**PROBLEM DESCRIPTION**
Show each line of the entries below in which the word "linecap" appears.

**MATERIALS PROVIDED**
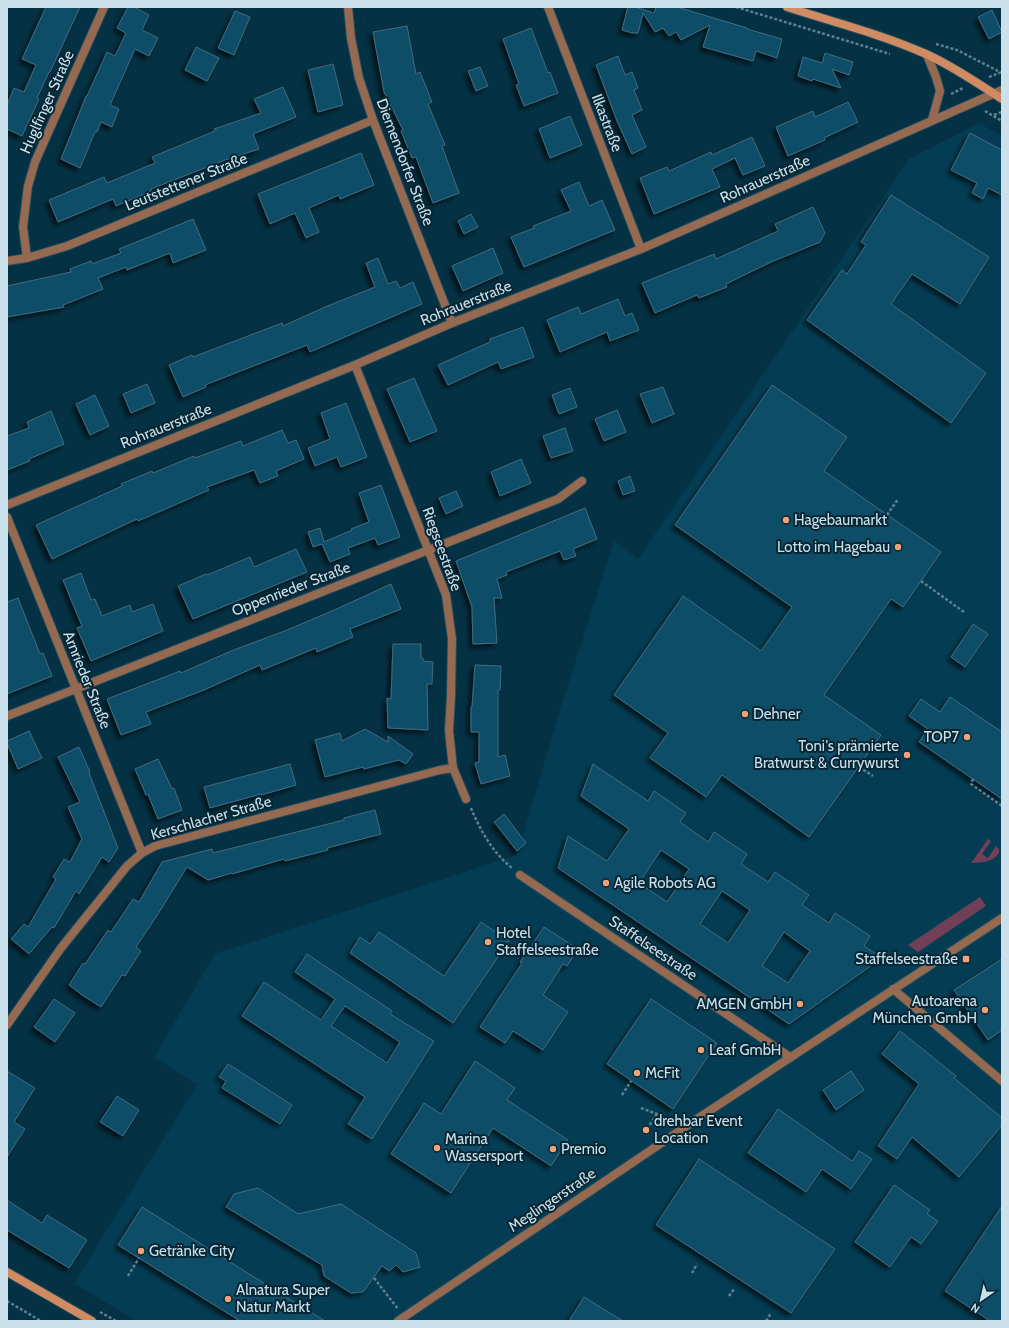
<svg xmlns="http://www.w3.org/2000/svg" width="1009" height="1328" font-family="Cabin,sans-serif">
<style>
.built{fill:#043d53}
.green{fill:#714057}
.building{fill:#104e67;stroke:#426b7f;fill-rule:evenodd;filter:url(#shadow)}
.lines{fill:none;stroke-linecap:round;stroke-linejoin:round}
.street-casing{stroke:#244d5e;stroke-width:10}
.secondary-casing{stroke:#244d5e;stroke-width:10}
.path{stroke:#5d808e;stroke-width:2.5;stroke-dasharray:3 2;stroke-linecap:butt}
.street{stroke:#966a51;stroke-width:8}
.secondary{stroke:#d18b62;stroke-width:8}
.poi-dot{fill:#efa377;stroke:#062634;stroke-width:1.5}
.labels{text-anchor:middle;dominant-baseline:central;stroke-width:4;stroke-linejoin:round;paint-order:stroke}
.street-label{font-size:15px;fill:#cae0eb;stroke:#062634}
.poi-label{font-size:15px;fill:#cae0eb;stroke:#062634;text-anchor:start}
</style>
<defs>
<filter id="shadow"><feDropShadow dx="-3.5" dy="3.5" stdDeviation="2" flood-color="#0009"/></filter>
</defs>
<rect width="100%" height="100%" fill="#043143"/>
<!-- built -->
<path class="built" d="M979,123L1002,136V1321H136L74,1283L197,1085L154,1057L215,954L517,855L561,707L614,541L638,559L909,159Z"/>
<!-- green -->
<path class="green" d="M988,839L991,841L982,854L988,858L996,846L999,849V853C992,863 982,862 971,863Z
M980,897L986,906L918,952L908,945Z"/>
<!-- building -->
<path class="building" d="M46,7H80L50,72H49L37,98L39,99L22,136L7,129V105L14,88L24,92L36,65L22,59Z
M128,7H134L149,15L142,30L158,38L149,56L135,49L110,105L119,109L112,127L101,122L97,132H95L80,168L61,159L86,96H87L107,52L115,56L126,33L117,28Z
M628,7H635L654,13L656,7H677L747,28V29L782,39L777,58L756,51L753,61L703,47L710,25L681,40L676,32L669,36L663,28L655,32L643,13L638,33H632L622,30Z
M992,10L1002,32L989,39L978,17Z
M235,11L250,17L234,55L218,48Z
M407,26L416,74L420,72L432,102L428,104L445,145L442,146L459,193L433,203L416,157L412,158L401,131L403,130L384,92L373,32Z
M531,28L548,73L550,72L558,93L524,106L516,85L519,84L503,39Z
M196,47L219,58L207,81L185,70Z
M825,53L853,62L849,75L832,69L841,88L813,79L812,81L798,76L803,57L822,63Z
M618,56L625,75L632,72L638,88L634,90L642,110L632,115L646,147L632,154L617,121L596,65Z
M333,64L343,105L318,112L308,70Z
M480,67L488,86L476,91L468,71Z
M283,87L296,117L253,134L259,149L225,160L151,189V191L116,206L113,199L58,222L49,200L104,177L107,183L155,163L152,157L215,131L214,129L261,113L254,99Z
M848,102L858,122L824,138L825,140L788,156L776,127L813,111L815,117Z
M570,116L582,145L550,158L539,129Z
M970,133L1002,150V195L988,188L983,199L972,193L977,183L951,170Z
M752,137L765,166L743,175L735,158L712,169L720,187L654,214L640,178L667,167L669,171L711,152L712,155Z
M361,153L374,185L340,199L339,195L309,208L319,232L306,238L295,213L270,224L258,194Z
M579,182L589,206L602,200L615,230L524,267L511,237L534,228L533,226L571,211L561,190Z
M891,195L989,257L960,304L912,274L891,304L986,373L951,423L807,320L842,270L847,274L866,245L861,242Z
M813,207L825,233L820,242L771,262L726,284L727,287L699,298L697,295L655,313L642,283L714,254L716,259L778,231L775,224Z
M471,214L478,227L464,234L458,221Z
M193,219L206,250L173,263L170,253L127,270L126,267L98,278L103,289L63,305L64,307L7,317V286L71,272L70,269L91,261L92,264L121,253L119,249Z
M493,248L503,273L463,291L452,266Z
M378,258L388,284L396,281L400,288L413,282L422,304L310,352L307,345L205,385L206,387L183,397L169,365L192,355L193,357L282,323L283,326L325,307L375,287L366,263Z
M618,299L625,316L632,313L639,330L610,341L607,332L560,352L547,320L578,307L581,314Z
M523,327L534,357L501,369L498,362L448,385L438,365L490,342V339Z
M414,378L437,431L410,442L387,389Z
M147,384L155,403L131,413L123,394Z
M772,385L847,437L824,471L941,552L903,607L891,599L824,695L881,735L809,837L722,775L706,797L650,758L668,733L614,695L683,596L761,651L792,607L675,525Z
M663,387L674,414L652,423L640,394Z
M570,388L577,407L559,414L552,395Z
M95,395L109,426L90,435L76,404Z
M346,403L367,457L341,467L337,457L315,466L308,448L330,439L321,413Z
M617,410L626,432L604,441L595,419Z
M51,411L64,444L29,459L30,461L7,470V436L29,428L27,422Z
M565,428L573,451L551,458L543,436Z
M282,430L288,443L296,440L304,459L276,471L278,476L260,483L254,470L207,487L209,490L138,521L137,519L52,559L36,525L122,486L121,484L152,471L153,473L194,456L195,458L241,441L243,446Z
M521,459L531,483L500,496L491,472Z
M630,476L635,491L623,495L618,481Z
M381,485L400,537L378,545L375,538L348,548L350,554L330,562L322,544L313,547L308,532L320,528L324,542L352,530L351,529L369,522L359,493Z
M456,491L463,506L446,514L439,498Z
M585,508L597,539L573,549L576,556L564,560L560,551L506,572L507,575L497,579L502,598H494L497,643L473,644L472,607L456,561Z
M296,549L307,572L193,619L178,586L206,574L207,575L250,557L254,567Z
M81,573L91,600L95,599L102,616L130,605L132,612L153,604L163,631L91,661L77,628L82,626L63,580Z
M391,584L401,609L350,629L353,637L317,652L316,648L262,670L260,665L204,690L146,712L151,724L121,735L107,699L175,673L180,671L181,673L231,651L287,630L332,611Z
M18,598L40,654L43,653L52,676L7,694V602Z
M973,624L988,634L965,667L951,657Z
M393,644H421V658H423V661L433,662L432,684H427L428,730L388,728L387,698L391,699Z
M475,665L501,666L500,690H498V757L505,755L510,776L481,784L475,763L479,762V732H471V707H472Z
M950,697L1002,732V799L919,742L928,729L909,716L921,699L940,712Z
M365,729L388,742V736L413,754L406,764L399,760L364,769L363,767L325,777L315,740L340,733L342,741Z
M29,731L42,758L18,769L7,743V741Z
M79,747L90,772L89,773L118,848L109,862L102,857L79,894L76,891L54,928L52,927L29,954L11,939L24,924L28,927L56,879L53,877L64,859L70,862L82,839L68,807L80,802L58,757Z
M158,759L172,789L174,788L182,810L158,819L148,794L146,795L135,769Z
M290,764L296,785L261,795V794L210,808L204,787Z
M593,764L648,801L654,791L686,813L680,822L708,842L714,832L747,854L741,864L768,882L775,872L809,895L802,905L829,923L835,913L870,936L864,946L882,958L789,1024L718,976L558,868L568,836L607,861L629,829L581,796ZM661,850L689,869L667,902L639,883ZM722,891L750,910L728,943L700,924ZM784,932L810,951L788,983L762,966Z
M375,810L381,834L327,848L328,850L285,861L284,859L232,874V873L208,880L187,867L158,914L136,947L141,951L125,976L122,975L101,1007L82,995L69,985L83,963L85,964L108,930L111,932L133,899L139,902L162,862L212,849L213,853L344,820V818Z
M504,814L526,843L517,851L494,822Z
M481,922L509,941L453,1023L350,953L360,937L370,944L379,932L444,976Z
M544,927L578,949L567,966L563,964L543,995L568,1012L543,1050L513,1031L505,1043L480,1027L522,963L520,962Z
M307,954L392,1011L390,1014L434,1041L372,1139L348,1124L365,1097L242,1016L264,982L321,1020L335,999L295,972ZM345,1006L400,1042L387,1063L331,1026Z
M1002,959V1030L988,1040L954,990Z
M54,999L75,1013L55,1042L34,1027Z
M651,999L717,1043L673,1109L607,1064Z
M900,1031L956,1076L954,1078L1002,1118V1125L959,1177L912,1137L897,1159L878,1146L919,1084L882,1054Z
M475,1061L515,1088L507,1100L568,1140L551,1166L493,1128L451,1193L391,1154L424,1103L441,1114Z
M228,1064L292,1105L280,1124L222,1088L226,1081L219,1077Z
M7,1071L35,1088L14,1122L25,1129L7,1157Z
M851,1071L864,1090L836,1110L823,1090Z
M117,1096L139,1110L123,1136L100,1122Z
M778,1109L852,1161L859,1151L872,1159L851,1189L822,1169L806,1192L748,1153Z
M699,1159L835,1249L791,1313L656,1225Z
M894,1185L930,1210L927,1214L938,1221L921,1244L911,1237L890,1267L855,1242Z
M258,1188L298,1214L341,1204L416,1253L420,1267L403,1272L396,1265L389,1271L382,1266L363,1292L351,1293L324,1276L322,1265L226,1207L234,1194Z
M7,1200L42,1223L47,1215L87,1240L69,1268L7,1230Z
M1002,1206V1321H990L945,1291Z
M142,1207L230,1262L325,1321H240L118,1245Z
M584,1297L623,1321H569Z"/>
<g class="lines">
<!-- street casing -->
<g class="street-casing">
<path id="street" d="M348,7L351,38L359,78L373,120L452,323
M548,7L641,249
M927,55L936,77L940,91L932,120
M27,258L23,227L28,186L35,162L104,7
M7,261L27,258L67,246L373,120
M355,365L446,595L452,639L451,696L449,731L453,768L466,799
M7,505L355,365L452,323L641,249L1002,90
M7,517L142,853
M7,716L558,499L582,481
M520,875L790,1057
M893,989L1002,1081
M7,1025L61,948L127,866L142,853L155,846L440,770L453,768
M398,1321L697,1119L1002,918"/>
</g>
<!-- secondary casing -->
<g class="secondary-casing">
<path id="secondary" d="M787,7C833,22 881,34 926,54C953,66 977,83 1002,99
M7,1272L92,1321"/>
</g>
<!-- path -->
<path class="path" d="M736,7L890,54
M936,44L957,50L1000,72
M989,77L1002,72
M951,94L963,88
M985,111L1002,121
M994,115L1002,112
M887,515L898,499
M921,581L964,612
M859,767L873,776
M973,779L971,784L1002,806
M471,808C480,830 493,853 512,868
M622,1095L631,1081
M641,1108L657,1114L670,1123
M647,1129L657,1114
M692,1273L697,1264
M128,1276L139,1258
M374,1278L398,1309
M729,1296L734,1289
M7,1301L41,1321
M100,1312L116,1321
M766,1321L771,1313"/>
<!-- street -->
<use href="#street" class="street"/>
<!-- secondary -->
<use href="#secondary" class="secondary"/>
</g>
<!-- markers -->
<g class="poi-dot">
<circle cx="786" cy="520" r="4"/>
<circle cx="898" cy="547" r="4"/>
<circle cx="745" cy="714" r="4"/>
<circle cx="967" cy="737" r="4"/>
<circle cx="907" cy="755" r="4"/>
<circle cx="606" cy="883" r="4"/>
<circle cx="488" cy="942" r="4"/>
<rect x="962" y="955" width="8" height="8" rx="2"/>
<circle cx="800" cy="1004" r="4"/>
<circle cx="985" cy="1010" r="4"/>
<circle cx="701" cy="1050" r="4"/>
<circle cx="637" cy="1073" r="4"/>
<circle cx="646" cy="1130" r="4"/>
<circle cx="437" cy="1148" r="4"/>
<circle cx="553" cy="1149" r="4"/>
<circle cx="141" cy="1251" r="4"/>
<circle cx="228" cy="1299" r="4"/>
</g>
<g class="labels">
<!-- street labels -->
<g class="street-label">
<text transform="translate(47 102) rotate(-66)">Huglfinger Straße</text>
<text transform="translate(607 123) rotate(69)">Ilkastraße</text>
<text transform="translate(405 162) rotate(69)">Diemendorfer Straße</text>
<text transform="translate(765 179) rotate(-24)">Rohrauerstraße</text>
<text transform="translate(186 182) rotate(-22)">Leutstettener Straße</text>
<text transform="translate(466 303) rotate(-22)">Rohrauerstraße</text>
<text transform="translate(166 426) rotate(-22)">Rohrauerstraße</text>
<text transform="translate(442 549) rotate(70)">Riegseestraße</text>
<text transform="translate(291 589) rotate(-21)">Oppenrieder Straße</text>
<text transform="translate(87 680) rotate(68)">Arnrieder Straße</text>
<text transform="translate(211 818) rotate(-16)">Kerschlacher Straße</text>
<text transform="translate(653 948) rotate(34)">Staffelseestraße</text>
<text transform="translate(552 1200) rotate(-34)">Meglingerstraße</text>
</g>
<!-- poi labels -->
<g class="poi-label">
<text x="794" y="520">Hagebaumarkt</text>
<text x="890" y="547" text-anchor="end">Lotto im Hagebau</text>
<text x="753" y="714">Dehner</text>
<text x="959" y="737" text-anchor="end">TOP7</text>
<text x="899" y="746" text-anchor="end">Toni's prämierte<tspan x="899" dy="17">Bratwurst &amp; Currywurst</tspan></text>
<text x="614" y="883">Agile Robots AG</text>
<text x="496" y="933">Hotel<tspan x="496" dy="17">Staffelseestraße</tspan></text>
<text x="958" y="959" text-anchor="end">Staffelseestraße</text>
<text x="977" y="1001" text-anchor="end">Autoarena<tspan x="977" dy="17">München GmbH</tspan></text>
<text x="792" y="1004" text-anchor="end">AMGEN GmbH</text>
<text x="709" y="1050">Leaf GmbH</text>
<text x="645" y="1073">McFit</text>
<text x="654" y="1121">drehbar Event<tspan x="654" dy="17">Location</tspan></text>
<text x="445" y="1139">Marina<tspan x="445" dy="17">Wassersport</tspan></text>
<text x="561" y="1149">Premio</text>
<text x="149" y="1251">Getränke City</text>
<text x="236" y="1290">Alnatura Super<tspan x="236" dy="17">Natur Markt</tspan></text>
</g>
</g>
<!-- border -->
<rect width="1009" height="1328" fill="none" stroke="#cae0eb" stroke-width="16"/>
<!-- north arrow -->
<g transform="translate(981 1300) rotate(214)" stroke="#062634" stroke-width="3" paint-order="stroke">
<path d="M0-3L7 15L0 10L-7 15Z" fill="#cae0eb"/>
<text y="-6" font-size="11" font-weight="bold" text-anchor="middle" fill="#cae0eb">N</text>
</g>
</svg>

**FINISHED TASK**
.lines{fill:none;stroke-linecap:round;stroke-linejoin:round}
.path{stroke:#5d808e;stroke-width:2.5;stroke-dasharray:3 2;stroke-linecap:butt}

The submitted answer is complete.